Direction: Please copy the items below word for word, starting at the very beginning of the items and ending with the line that contains "v(45.18, -10) *", including that line. Leave the pictures out of your copy.

Excerpted records:
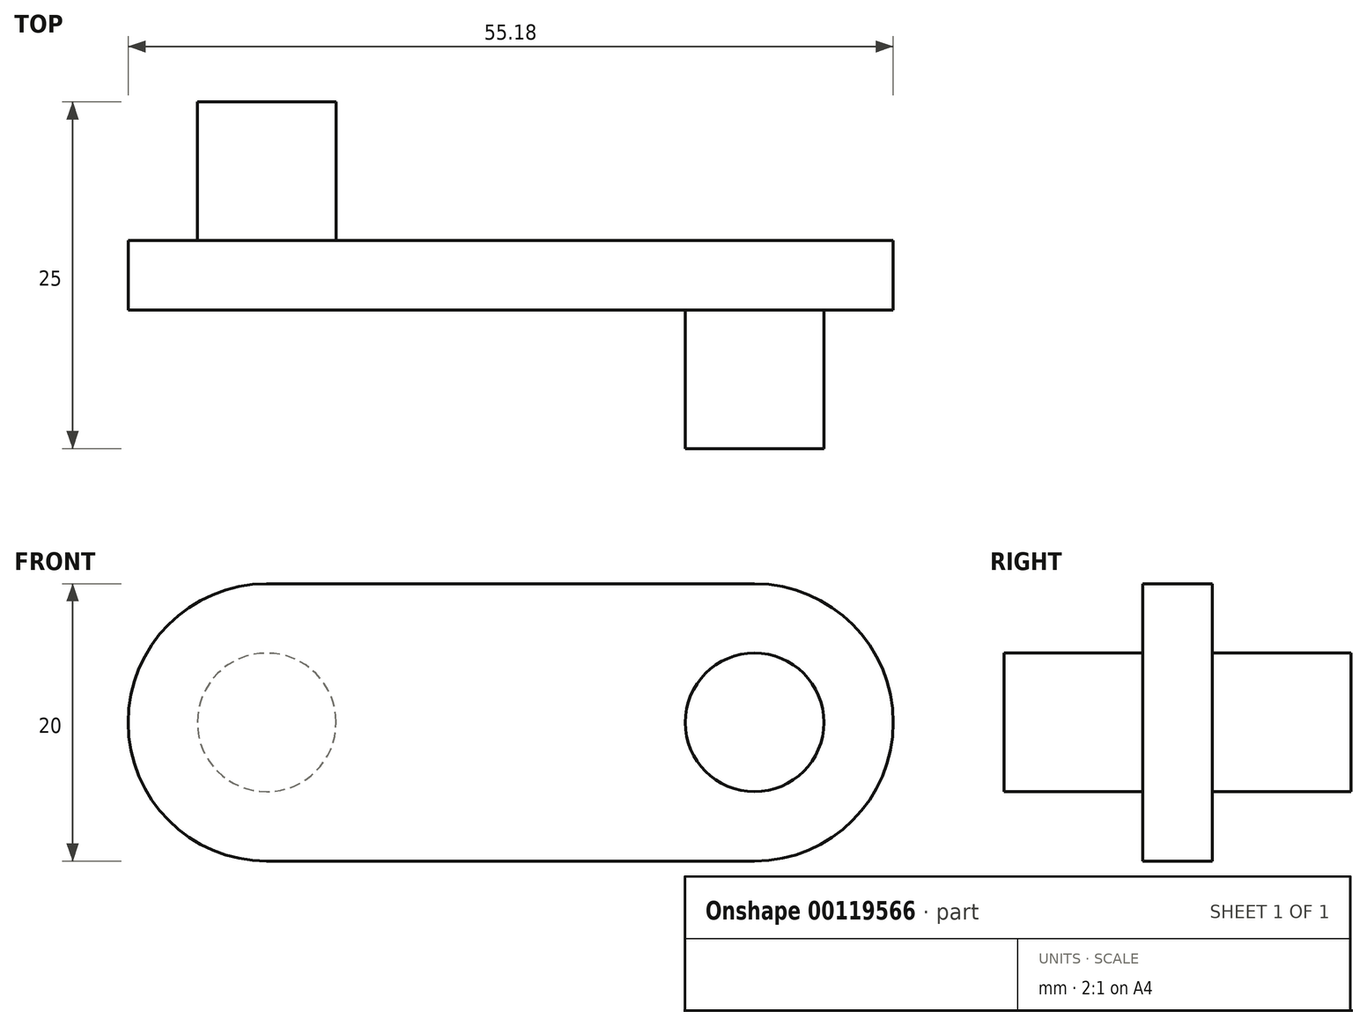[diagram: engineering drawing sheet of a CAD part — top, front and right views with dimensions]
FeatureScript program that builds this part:
annotation { "Feature Type Name" : "Feature", "Feature Type Description" : "" }
export const myFeature = defineFeature(function(context is Context, id is Id, definition is map)
    precondition{}
    {
        {
            var Q0;
            Q0=qCreatedBy(makeId("Front.planeOp"),FACE);
            var sketch = newSketch(context, id + "F0", { "sketchPlane" : qUnion([Q0])});
            skLineSegment(sketch, "E0", {"start": v(0, 0) * mm, "end": v(35.18, 0) * mm});
            skArc(sketch, "E1", {"start": v(35.18, 0) * mm, "mid": v(45.18, -10) * mm, "end": v(35.18, -20) * mm});
            skLineSegment(sketch, "E2", {"start": v(35.18, -20) * mm, "end": v(0, -20) * mm});
            skArc(sketch, "E3", {"start": v(0, -20) * mm, "mid": v(-10, -10) * mm, "end": v(0, 0) * mm});
            skCircle(sketch, "E4", {"center": v(0, -10) * mm, "radius": 5 * mm});
            skCircle(sketch, "E5", {"center": v(35.18, -10) * mm, "radius": 5 * mm});
            skSolve(sketch);
        }
        {
            var Q0;
            Q0 = qSketchRegion(id + "F0", true);
            extrude(context, id + "F1", {"entities" : qUnion([Q0]), "depth" : 5 * mm});
        }
        {
            var Q0;
            Q0=makeQuery(id+"F0.imprint","IMPRINT",FACE,{"disambiguationData":[TD([[makeQuery(id+"F0.imprint","IMPRINT",EDGE,{"derivedFrom":sQuery(id+"F0.wireOp",EDGE,"E5")}),1.0]])]});
            extrude(context, id + "F2", {"entities" : qUnion([Q0]), "operationType" : NewBodyOperationType.ADD, "depth" : 15 * mm});
        }
        {
            var Q0;
            Q0=makeQuery(id+"F0.imprint","IMPRINT",FACE,{"disambiguationData":[TD([[makeQuery(id+"F0.imprint","IMPRINT",EDGE,{"derivedFrom":sQuery(id+"F0.wireOp",EDGE,"E4")}),1.0]])]});
            var Q1;
            Q1=makeQuery(id+"F1.opExtrude","CAP_FACE",FACE,{"disambiguationData":[OSD([sQuery(id+"F0.wireOp",EDGE,"E0"),sQuery(id+"F0.wireOp",EDGE,"E1"),sQuery(id+"F0.wireOp",EDGE,"E2"),sQuery(id+"F0.wireOp",EDGE,"E3"),sQuery(id+"F0.wireOp",EDGE,"E4"),sQuery(id+"F0.wireOp",EDGE,"E5")])],"isStart":false});
            extrude(context, id + "F3", {"entities" : qUnion([Q0]), "operationType" : NewBodyOperationType.ADD, "oppositeDirection" : true, "depth" : 10 * mm, "hasSecondDirection" : true, "secondDirectionBound" : SecondDirectionBoundingType.UP_TO_SURFACE, "secondDirectionOppositeDirection" : false, "secondDirectionBoundEntityFace" : qUnion([Q1]), "secondDirectionDepth" : 5 * mm});
        }
    });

Correct output:
[diagram: engineering drawing sheet of a CAD part — top, front and right views with dimensions]
FeatureScript program that builds this part:
annotation { "Feature Type Name" : "Feature", "Feature Type Description" : "" }
export const myFeature = defineFeature(function(context is Context, id is Id, definition is map)
    precondition{}
    {
        {
            var Q0;
            Q0=qCreatedBy(makeId("Front.planeOp"),FACE);
            var sketch = newSketch(context, id + "F0", { "sketchPlane" : qUnion([Q0])});
            skLineSegment(sketch, "E0", {"start": v(0, 0) * mm, "end": v(35.18, 0) * mm});
            skArc(sketch, "E1", {"start": v(35.18, 0) * mm, "mid": v(45.18, -10) * mm, "end": v(35.18, -20) * mm});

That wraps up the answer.